We read that this child floating in a boat was caused to be found by Pharaoh’s daughter whom God put pity in her heart. She knew this child was a Hebrew, yet had her raided in her house as her son. So Moses was raided as the Scripture says in all the learning and wisdom of Egypt. He would have learned about Egypt’s gods and his standing as part of Pharaoh’s family his being enrolled among them.

Moses who had to be nursed was providentially nursed by his own mother. From this he seems to have learned his true identity as an Israelite. When he was older, he saw a Egyptian taskmaster mistreating a fellow Hebrew and killed the man and hid his body. But he was found out and betrayed by one of his own countrymen and had to escape for his life. This was the occasion for his removal to the backside of the desert. Thus ended the first forty years of the life.

Moses would spend the next forty years of his life as a shepherd guiding sheep through the wilderness. It seems like quite a demotion in life. But in forty years, Moses knew where to find forage for his sheep and to know good water from bad. In order to survive, he had to be an expert.

Moses had probably seen dry bushes erupt into flames before in the dry hot desert, but today was different. The bush he saw on fire did not disintegrate into ashes. The fire kept on burning. God used Moses’ curiosity to attract him to this place.

What we see here is a magnificent encounter between the Lord and Moses. Moses was in no need of some sort of argument about the existence of God. He did not chance upon the ontological argument or teleological argument. Rather He was personal encountered by God Himself. What we learn here is that God is self-authenticating. Moses did not find God through his advanced learning and wisdom, not even the truths that his mother had shared about God. Rather God allowed Himself to be found.

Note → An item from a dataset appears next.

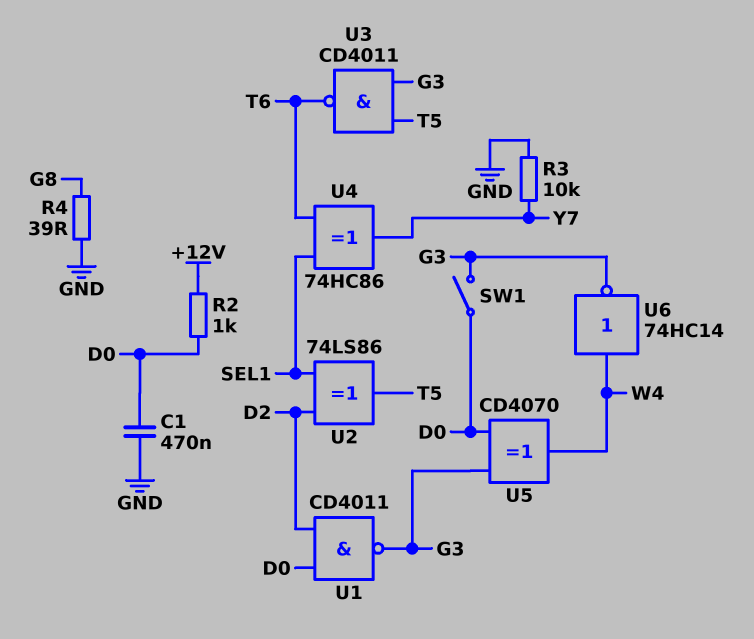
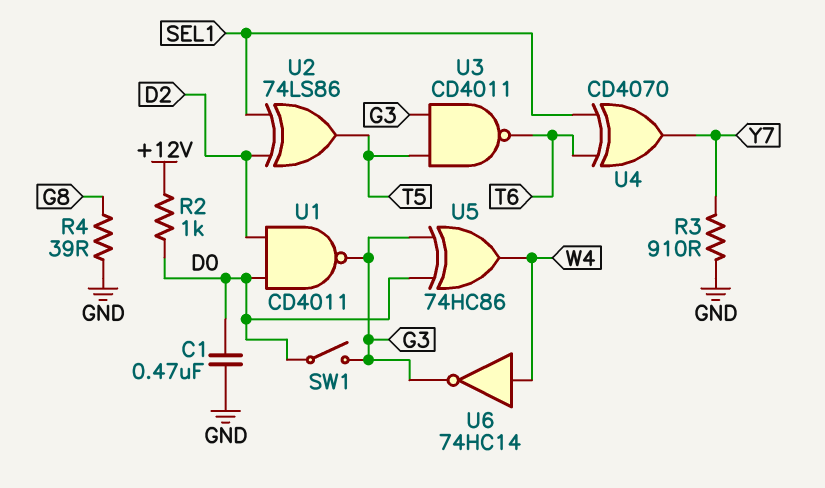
R3: 10k (GND, Y7) -> 910 (GND, Y7)
U4: XOR 74HC86 (in SEL1, in T6, out Y7) -> XOR CD4070 (in SEL1, in T6, out Y7)
U5: XOR CD4070 (in D0, in G3, out W4) -> XOR 74HC86 (in D0, in G3, out W4)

God is not in any way bound by human wisdom and expectation. He cannot be found by such means. He only can be known by His revelation and only to the extent that He wishes to be revealed. The Lord did not reveal Himself to the world that day but just one person. And He did so to reveal to Moses that he was chosen by the Lord as His instrument to deliver them from the cruel bondage of Egypt and lead them out.

We as fallen human beings always seem to demand more. God has to prove Himself God on our terms or we will not believe. Show us miracles and we will believe, the world says. Yet even when God revealed Himself to all of Israel by signs and wonders, they still did not believe. When He revealed Himself to the world as Jesus Christ, they did not believe Him either despite signs, wonders, and teaching. Instead, we crucified Him.

Even when we look at nature, we should see and admire the handiwork of God. He is revealed in nature as well as Scripture. Yet people do not believe but suppress the truth. Such is the wisdom of the world. The Scripture records that man in his wisdom did not find God. Why man for all his wisdom cannot even find himself!

So how does God reveal Himself? Well Moses asks for a name for God. In a sense a name becomes the means of power and influence. But God instead gives a cryptic reply. “Why do you ask me for a name when it is secret?” Instead, tell them I AM sent you. I am is the shortest sentence imaginable a simple subject and a verb of being. It queues us to ask more. We see this in a document like the Westminster Confession where it states: “God is a Spirit, infinite, eternal, and unchangeable in his being, wisdom, etc.” We want to supply some sort of descriptive adjective in the predicate.